MUS2065 : Issues in Popular Music Culture (Inactive)
- Inactive for Year: 2017/18
- Module Leader(s): Dr Simon McKerrell
- Lecturer: Dr Adam Behr, Dr Ian Biddle
- Owning School: Arts & Cultures
- Teaching Location: Newcastle City Campus
|Semester 1 Credit Value:||20|
The aims of this course are:
• To familiarise students with the key scholarly themes in understanding popular music culture in the late modern West.
• To introduce students to the social significance of mass mediated music of everyday experience.
• To encourage an understanding of the critical approaches to the study of popular musics.
• To extend students knowledge of, and appreciation of, different repertoires and approaches to vernacular musical traditions.
• To improve student communication and critical thinking skills.
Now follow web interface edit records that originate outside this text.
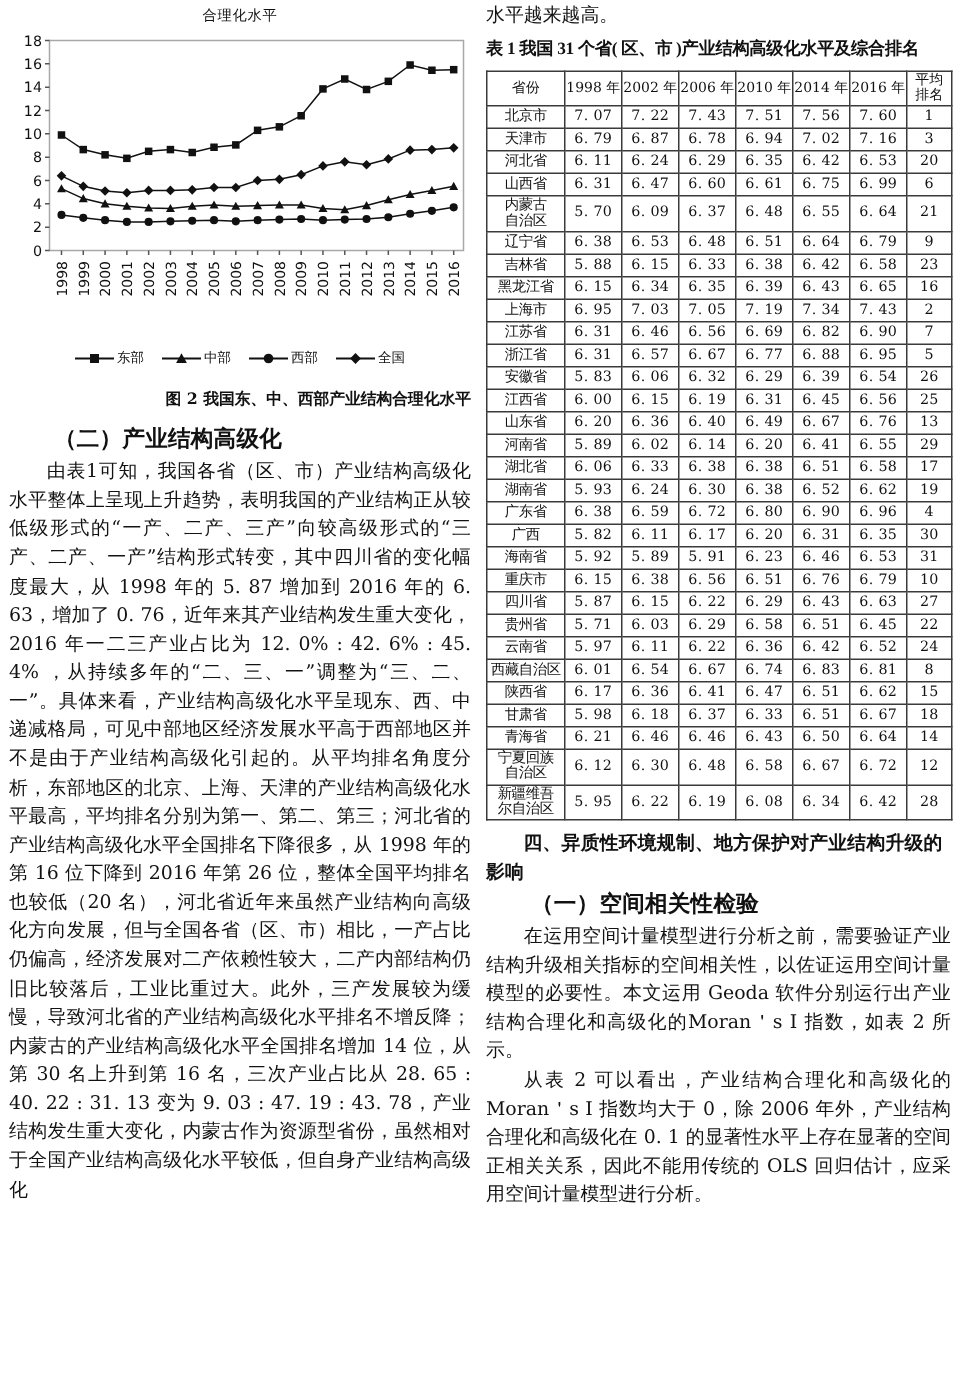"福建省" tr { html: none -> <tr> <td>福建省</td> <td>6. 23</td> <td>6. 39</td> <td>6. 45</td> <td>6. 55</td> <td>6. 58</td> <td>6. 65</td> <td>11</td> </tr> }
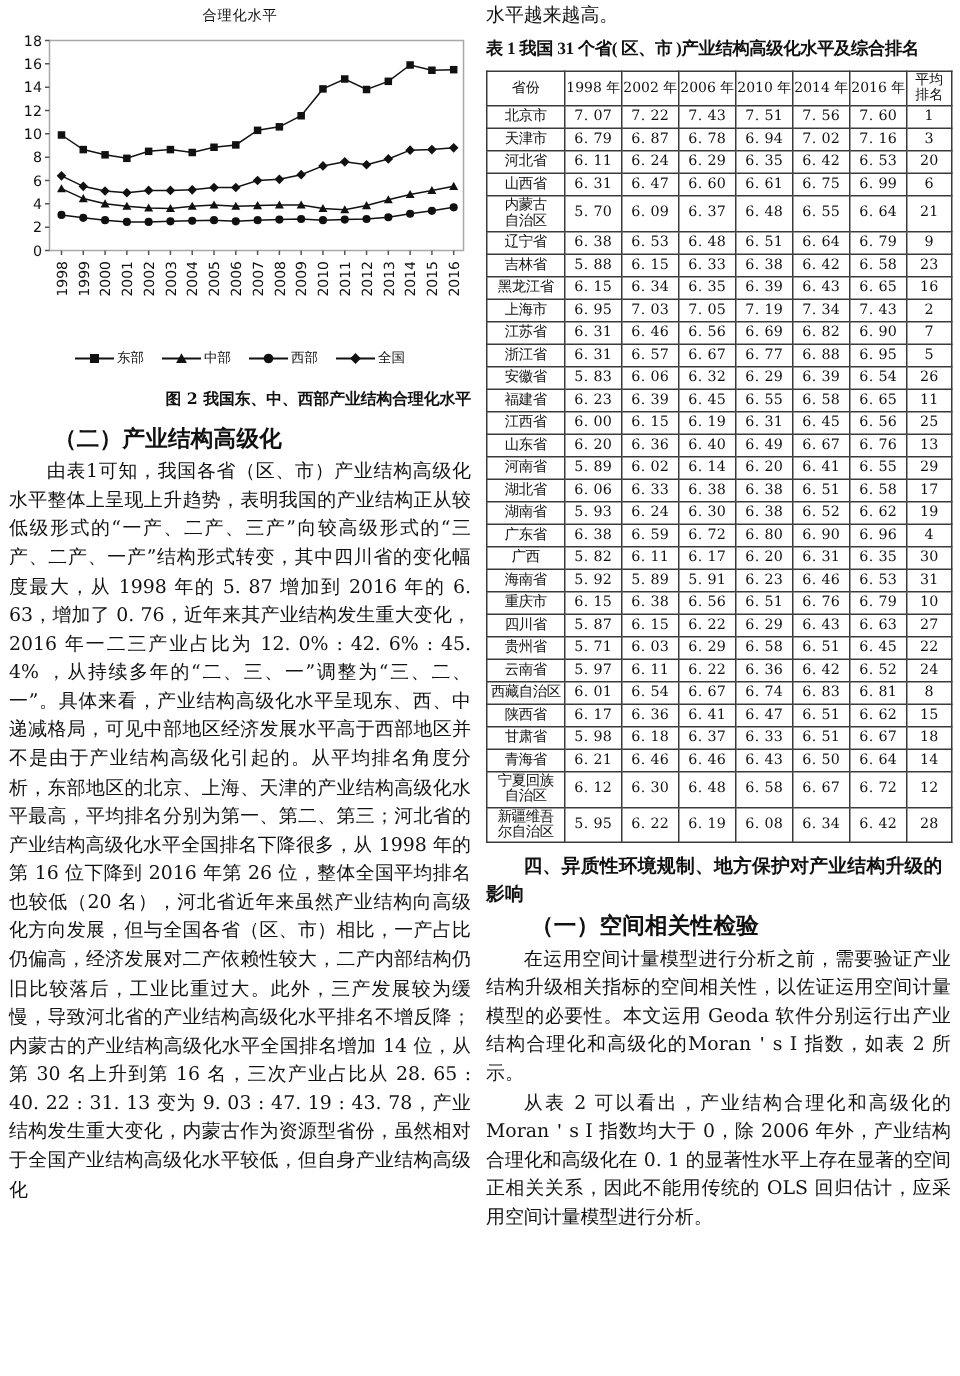"（二）产业结构高级化" .h-sub { font-size: 15px -> 11px }
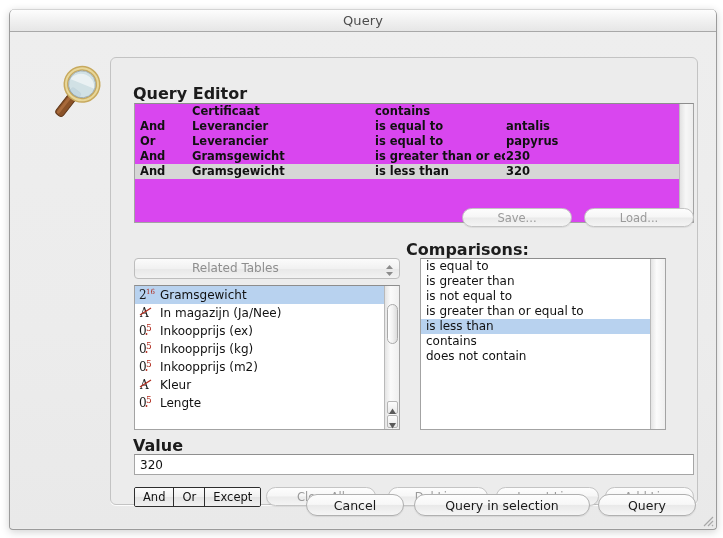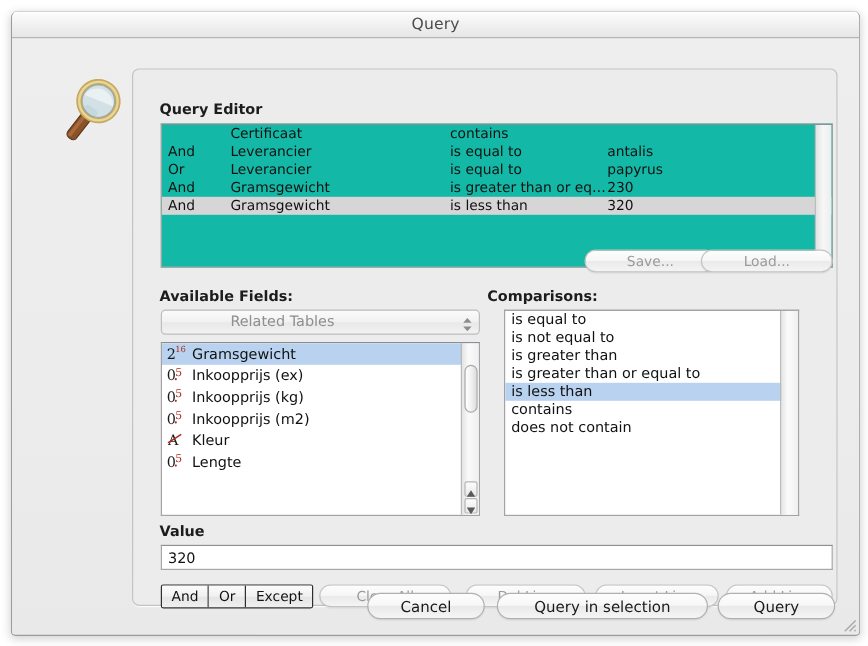"Query Editor" .group-label { font-size: 12px -> 16px }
The module examines critical approaches to popular musics. Students learn about how music constructs gender, class, race, histories, identity, nationalism and how changes in technology, capitalism and society are performed in and through music. Students are introduced to traditions that may be unfamiliar to them, or have their knowledge of such traditions as they already are familiar with extended. The principal mode of contact will be through lectures and seminars with individual study and reflective listening and reading. The module is examined summatively at the end of semester 1, with some small zero rated formative written assignments throughout the semester, which require students to undertake their own research.
Outline Of Syllabus
This course moves thematically through some of the key critical concepts in the sociological and anthropological understanding of popular music culture. Students will discover:
• Key concepts and terminology in popular music culture.
• Key analytical resources and methods for the analysis of popular music in contemporary culture.
• An understanding of how society is constitutive of, and constructed by, popular music.
• How popular music culture acts as a cultural discourse of gender, race, ethnicity, and class amongst other concepts.
• How popular and vernacular musical sound relates to social structures in the late modern West.
|Guided Independent Study||Assessment preparation and completion||32||1:00||32:00||N/A|
|Scheduled Learning And Teaching Activities||Lecture||11||2:00||22:00||11 x 2 hour lectures in semester 1 2016-17|
|Guided Independent Study||Directed research and reading||100||1:00||100:00||N/A|
|Scheduled Learning And Teaching Activities||Small group teaching||11||1:00||11:00||Seminars|
|Scheduled Learning And Teaching Activities||Drop-in/surgery||3||1:00||3:00||Drop-in surgery hours in weeks immediately preceding examination period.|
|Guided Independent Study||Independent study||32||1:00||32:00||N/A|
Teaching Rationale And Relationship
Lectures provide a forum for the presentation and discussion of key critical concepts, musical sound, set texts and explorations of materials and methods of investigation. Weekly seminars enrich and deepen student comprehension of key concepts and issues in popular music culture and significantly enhance their teamwork, communication and critical skills through small group discussions with staff and other students. Student independent learning for this course, which involves listening, reading and reflecting on key sources and texts, which helps to develop and enrich knowledge of the musical traditions and scholarly perspectives on popular music in society.
The format of resits will be determined by the Board of Examiners
|Written Examination||120||1||A||100||Final summative exam tests student understanding; supported by small formative zero rated res. assignments throughout the semester.|
|Written exercise||1||M||Responses to key scholarly texts and musical examples throughout the semester. Marks are provided as feedback to aid improvement.|
Assessment Rationale And Relationship
• Lectures introduce key topics, authors and repertoire.
• Seminars deepen student knowledge, communicative skills and critical evaluation.
• Summative examination at end of semester 1 tests understanding of total module.